*Dataset entries*.
== Segment start ==

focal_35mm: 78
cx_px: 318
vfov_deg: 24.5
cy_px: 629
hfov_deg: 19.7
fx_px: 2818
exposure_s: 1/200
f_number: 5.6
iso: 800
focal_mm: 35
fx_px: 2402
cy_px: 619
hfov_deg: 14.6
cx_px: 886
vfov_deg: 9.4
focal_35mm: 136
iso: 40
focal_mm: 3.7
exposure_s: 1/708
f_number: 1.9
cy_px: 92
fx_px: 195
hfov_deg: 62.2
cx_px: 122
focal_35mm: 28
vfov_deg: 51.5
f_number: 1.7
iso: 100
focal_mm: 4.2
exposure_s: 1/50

== Segment end ==
== Segment start ==

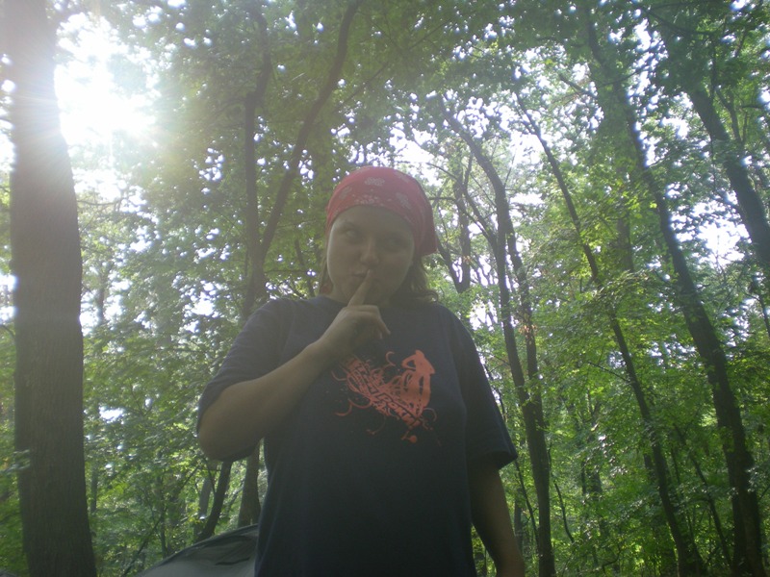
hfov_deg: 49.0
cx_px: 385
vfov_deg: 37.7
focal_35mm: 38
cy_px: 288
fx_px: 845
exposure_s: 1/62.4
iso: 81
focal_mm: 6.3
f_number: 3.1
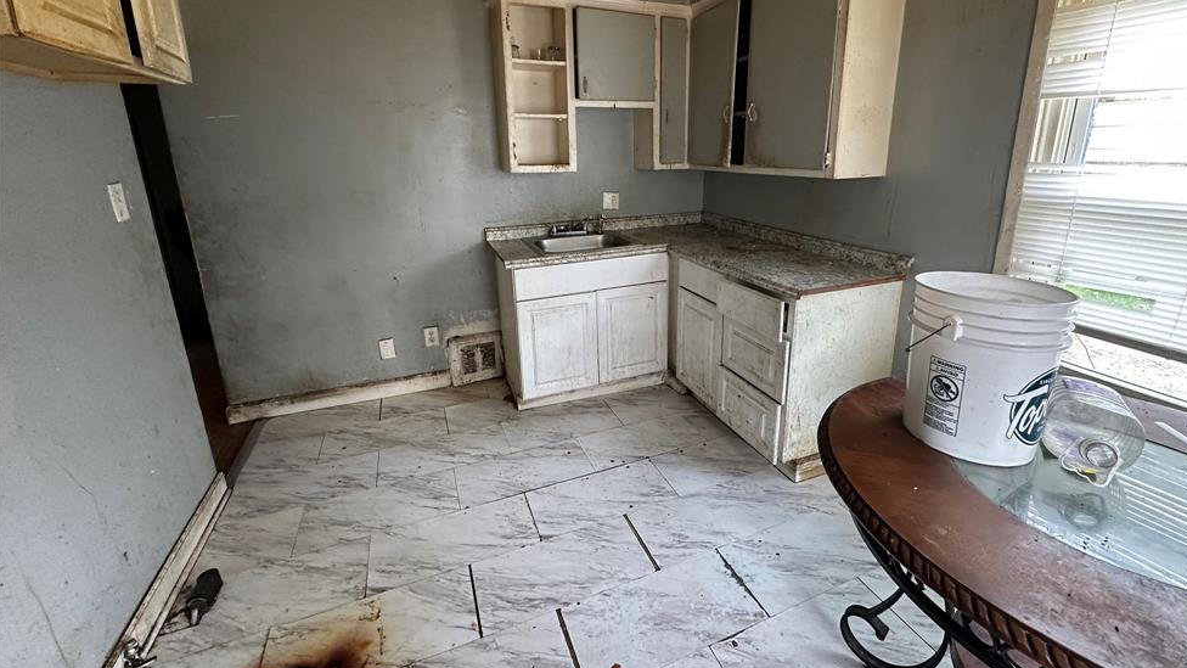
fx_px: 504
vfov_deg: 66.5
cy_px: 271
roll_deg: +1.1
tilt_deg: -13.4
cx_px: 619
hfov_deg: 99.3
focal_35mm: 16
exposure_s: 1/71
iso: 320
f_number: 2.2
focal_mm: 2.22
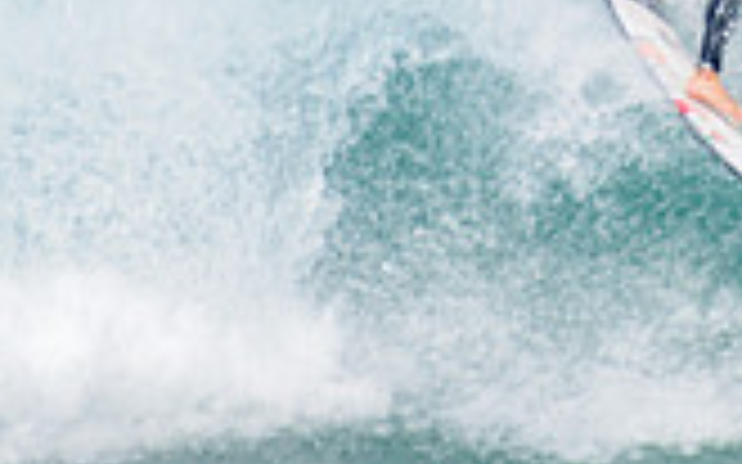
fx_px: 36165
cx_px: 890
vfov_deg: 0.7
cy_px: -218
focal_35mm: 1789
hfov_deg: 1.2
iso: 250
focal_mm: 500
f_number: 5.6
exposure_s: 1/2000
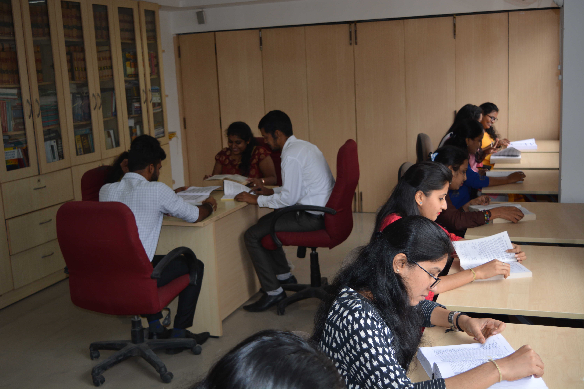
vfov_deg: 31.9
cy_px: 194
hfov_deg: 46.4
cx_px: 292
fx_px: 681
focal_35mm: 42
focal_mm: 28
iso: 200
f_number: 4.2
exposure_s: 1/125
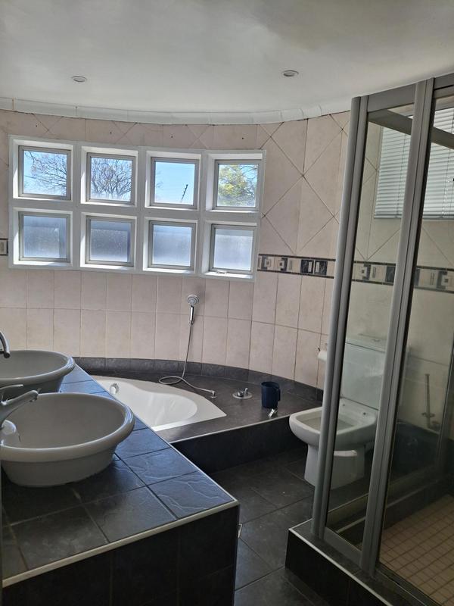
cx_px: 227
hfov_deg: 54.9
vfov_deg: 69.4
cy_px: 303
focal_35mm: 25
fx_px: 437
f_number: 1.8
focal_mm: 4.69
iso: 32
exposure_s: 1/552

== Segment end ==
== Segment start ==

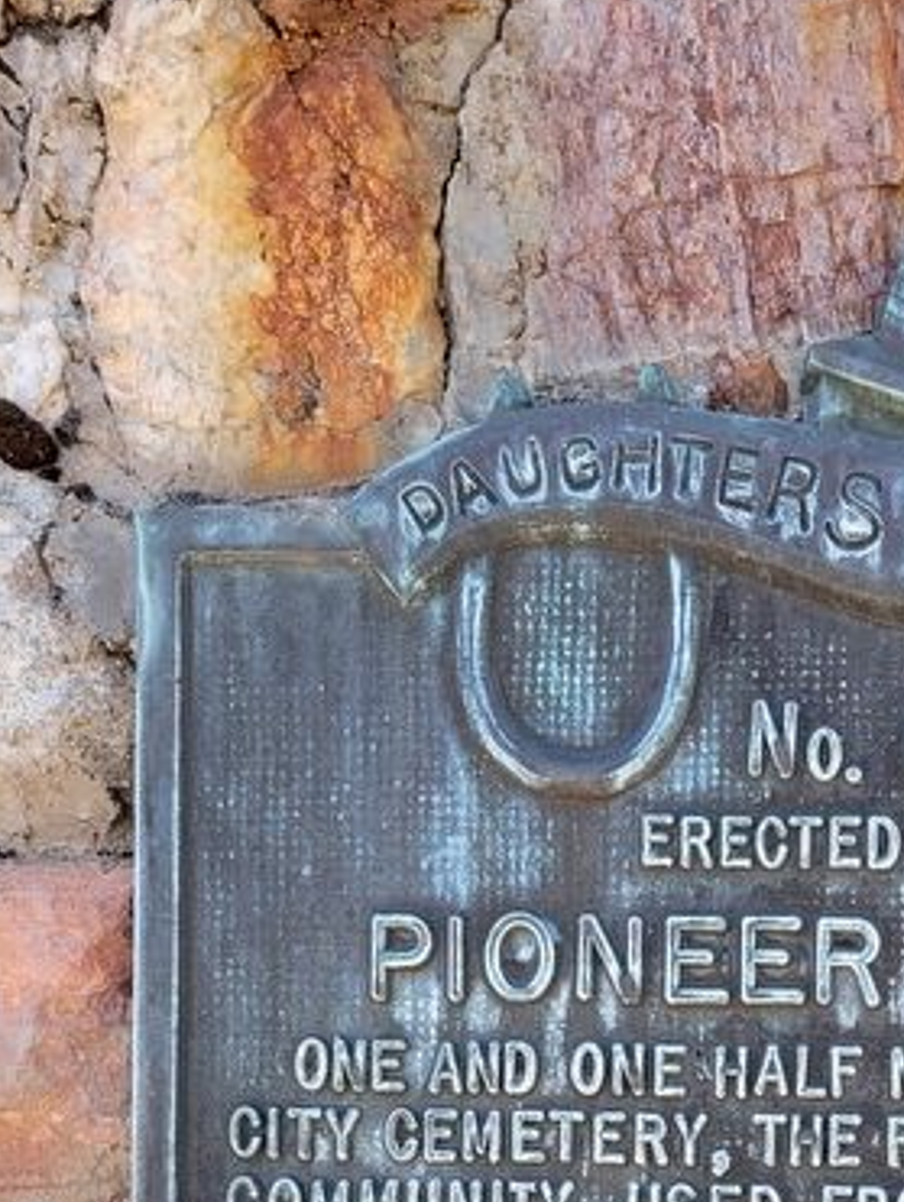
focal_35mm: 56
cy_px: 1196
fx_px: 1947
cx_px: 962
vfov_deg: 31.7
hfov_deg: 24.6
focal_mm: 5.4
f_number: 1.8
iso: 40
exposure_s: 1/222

== Segment end ==

*EXERCISE INSTRUCTIONS*.
Of the entries above, transcribe exactly those lines that fall between the line containing "focal_35mm: 56" and the line containing "exposure_s: 1/222", together with those two lines.

*OUTPUT*.
focal_35mm: 56
cy_px: 1196
fx_px: 1947
cx_px: 962
vfov_deg: 31.7
hfov_deg: 24.6
focal_mm: 5.4
f_number: 1.8
iso: 40
exposure_s: 1/222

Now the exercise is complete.